▶ Prompt
Your answer should consist of each line below that contains the string "back".

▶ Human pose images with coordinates

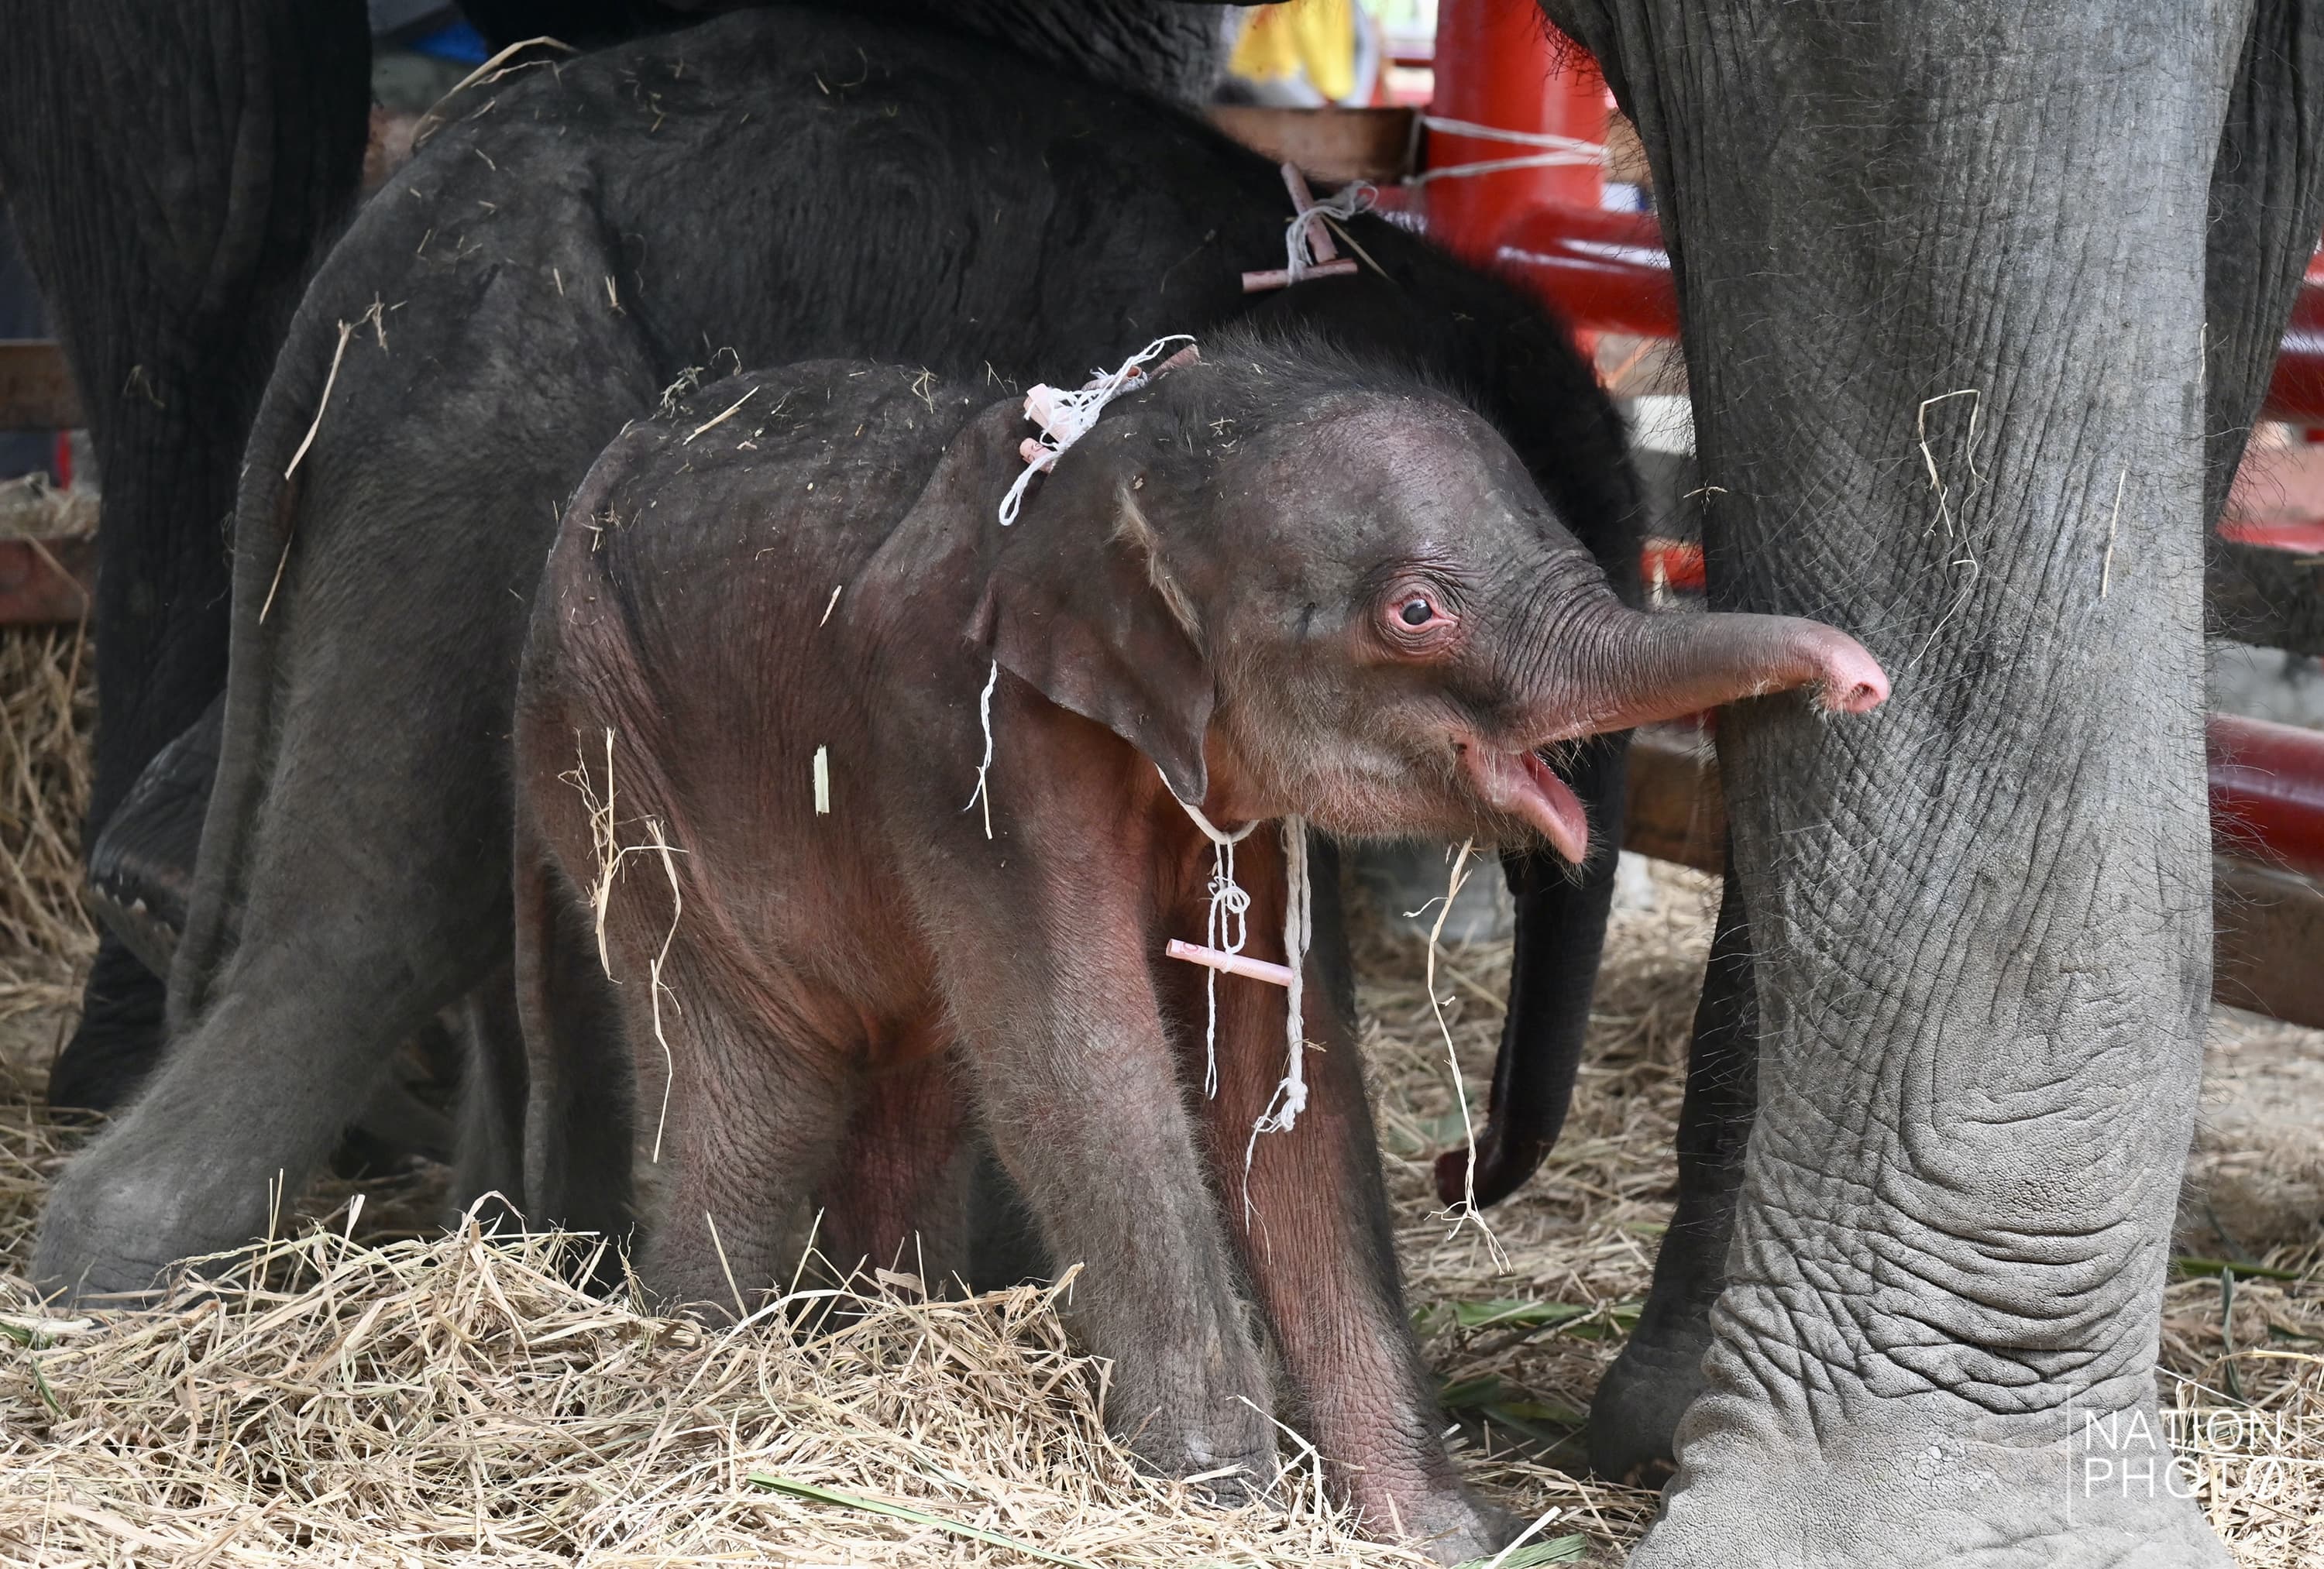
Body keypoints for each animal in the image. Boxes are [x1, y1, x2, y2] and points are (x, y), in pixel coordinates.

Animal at [30, 4, 1638, 1301]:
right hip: (484, 438)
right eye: (1426, 607)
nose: (1466, 1171)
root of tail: (370, 250)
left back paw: (522, 1243)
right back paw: (113, 1278)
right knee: (381, 910)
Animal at [512, 346, 1884, 1558]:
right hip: (615, 756)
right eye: (1417, 610)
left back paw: (882, 1338)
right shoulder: (963, 729)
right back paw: (712, 1364)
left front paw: (1448, 1536)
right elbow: (1084, 1063)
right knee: (763, 1089)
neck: (1106, 470)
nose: (1861, 684)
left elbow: (1287, 1089)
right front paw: (1227, 1508)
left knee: (911, 1084)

▶ Task solution
left back paw: (522, 1243)
right back paw: (113, 1278)
left back paw: (882, 1338)
right back paw: (712, 1364)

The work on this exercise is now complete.